__WHAT IS REQUIRED__
Write the entries out exactly. Any images they hold stay out of the copy.

(Source data)

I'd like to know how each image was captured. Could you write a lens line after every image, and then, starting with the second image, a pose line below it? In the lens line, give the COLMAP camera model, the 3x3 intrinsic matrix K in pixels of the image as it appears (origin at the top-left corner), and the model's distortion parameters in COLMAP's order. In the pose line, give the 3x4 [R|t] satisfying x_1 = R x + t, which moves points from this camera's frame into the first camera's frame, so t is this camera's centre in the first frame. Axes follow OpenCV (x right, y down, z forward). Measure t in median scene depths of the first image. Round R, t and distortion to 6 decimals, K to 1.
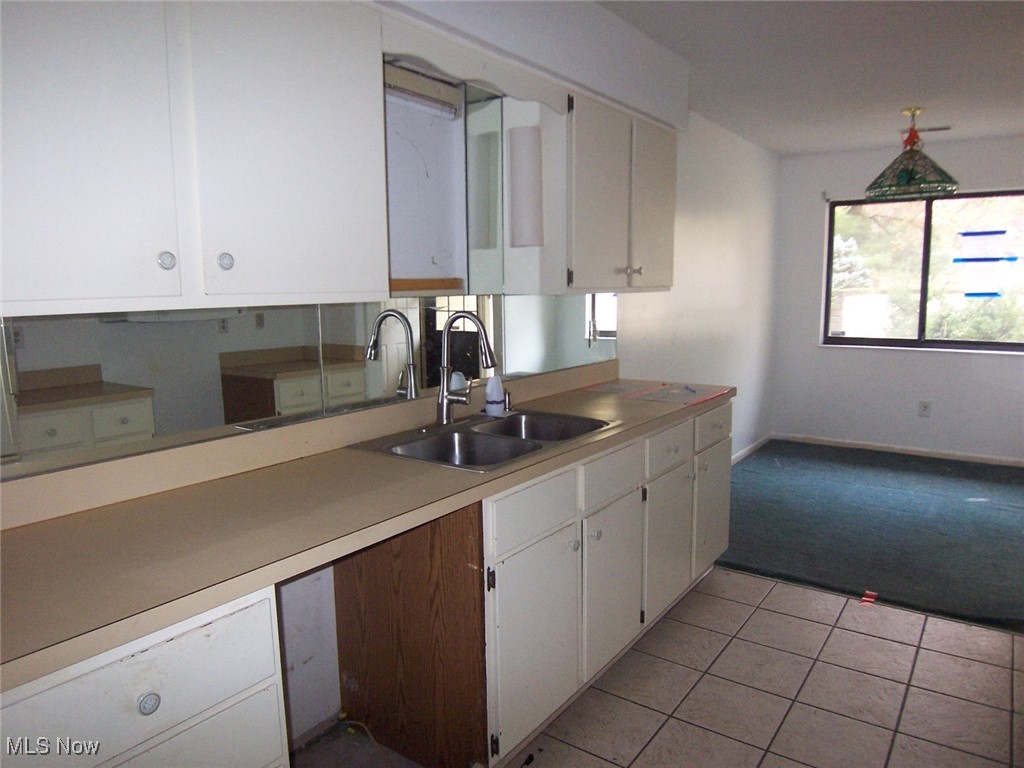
lens RADIAL K [[693.1, 0, 513.6], [0, 693.1, 377.8], [0, 0, 1]] dist [-0.000354, -0.049599]
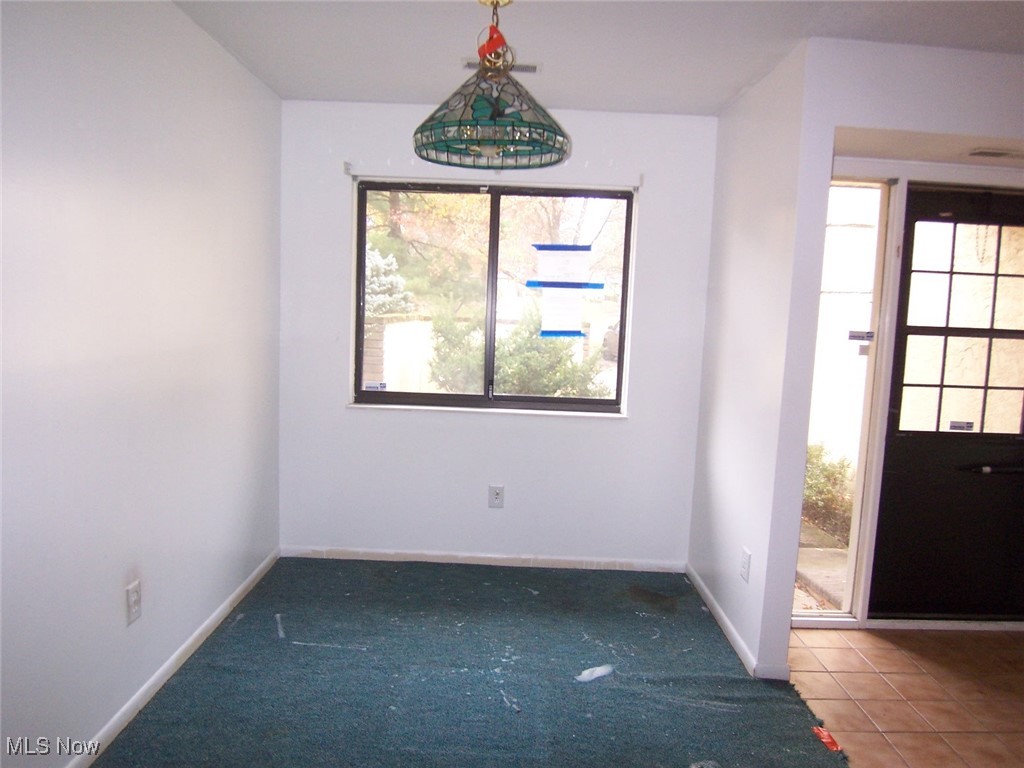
lens RADIAL K [[693.1, 0, 513.6], [0, 693.1, 377.8], [0, 0, 1]] dist [-0.000354, -0.049599]
pose [[0.810848, -0.016307, 0.585029, 0.194564], [0.030805, 0.999415, -0.014838, -0.058937], [-0.584445, 0.030053, 0.810876, 0.397635]]
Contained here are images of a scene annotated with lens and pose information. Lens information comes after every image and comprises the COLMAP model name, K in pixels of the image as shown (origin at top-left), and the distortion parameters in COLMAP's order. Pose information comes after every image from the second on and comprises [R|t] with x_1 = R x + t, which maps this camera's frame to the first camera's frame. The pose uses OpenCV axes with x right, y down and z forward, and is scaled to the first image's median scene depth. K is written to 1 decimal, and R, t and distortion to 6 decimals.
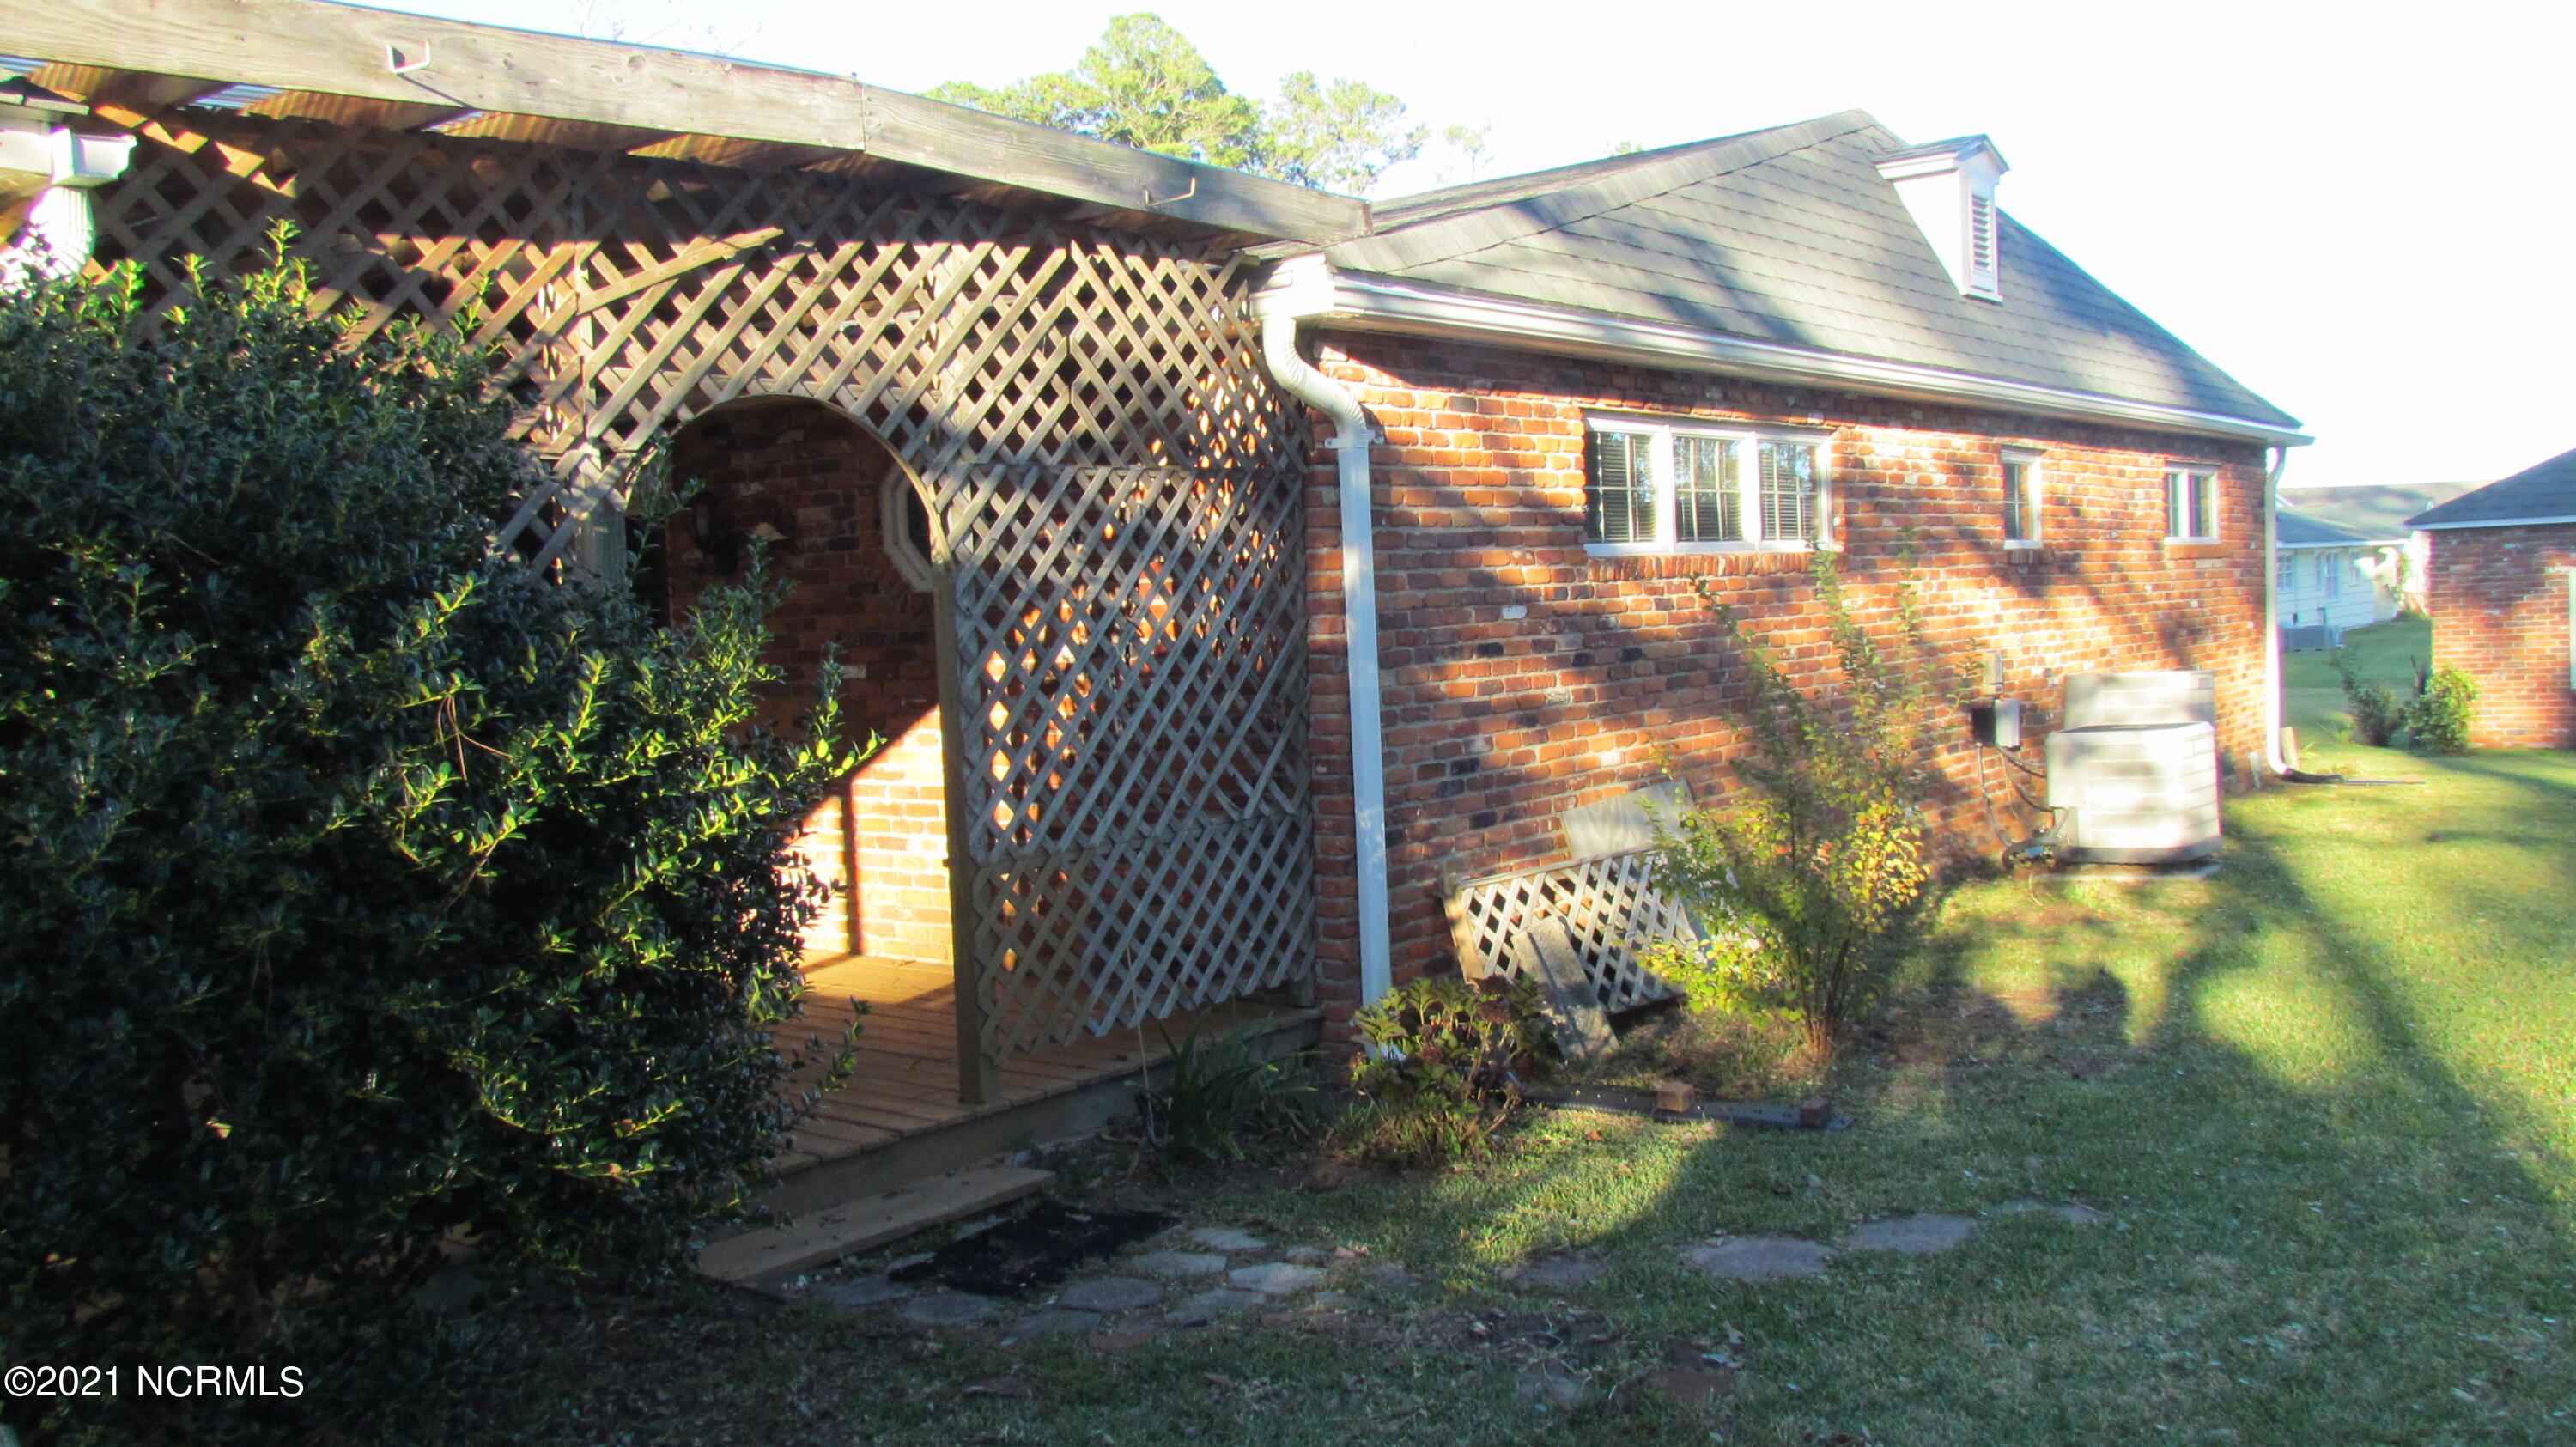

__ANSWER BOX__
I'd like to know how each image was captured. Could you write a lens line after every image, and then, starting with the second image, a pose line below it? In the lens line, give the COLMAP camera model, the 3x3 intrinsic matrix K in pixels of the image as it appears (origin at the top-left corner), and the model's distortion parameters in COLMAP's order. In the pose line, give the 3x4 [R|t] satisfying x_1 = R x + t, which moves points from this camera's frame into the first camera's frame, so t is this camera's centre in the first frame. Axes follow OpenCV (x right, y down, z forward). Measure t in median scene depths of the first image. Round R, t and distortion to 6 decimals, K to 1.
lens RADIAL K [[693.1, 0, 513.6], [0, 693.1, 377.8], [0, 0, 1]] dist [-0.000354, -0.049599]
lens RADIAL K [[693.1, 0, 513.6], [0, 693.1, 377.8], [0, 0, 1]] dist [-0.000354, -0.049599]
pose [[0.810848, -0.016307, 0.585029, 0.194564], [0.030805, 0.999415, -0.014838, -0.058937], [-0.584445, 0.030053, 0.810876, 0.397635]]
Contained here are images of a scene annotated with lens and pose information. Lens information comes after every image and comprises the COLMAP model name, K in pixels of the image as shown (origin at top-left), and the distortion parameters in COLMAP's order. Pose information comes after every image from the second on and comprises [R|t] with x_1 = R x + t, which maps this camera's frame to the first camera's frame. The pose uses OpenCV axes with x right, y down and z forward, and is scaled to the first image's median scene depth. K is written to 1 decimal, and R, t and distortion to 6 decimals.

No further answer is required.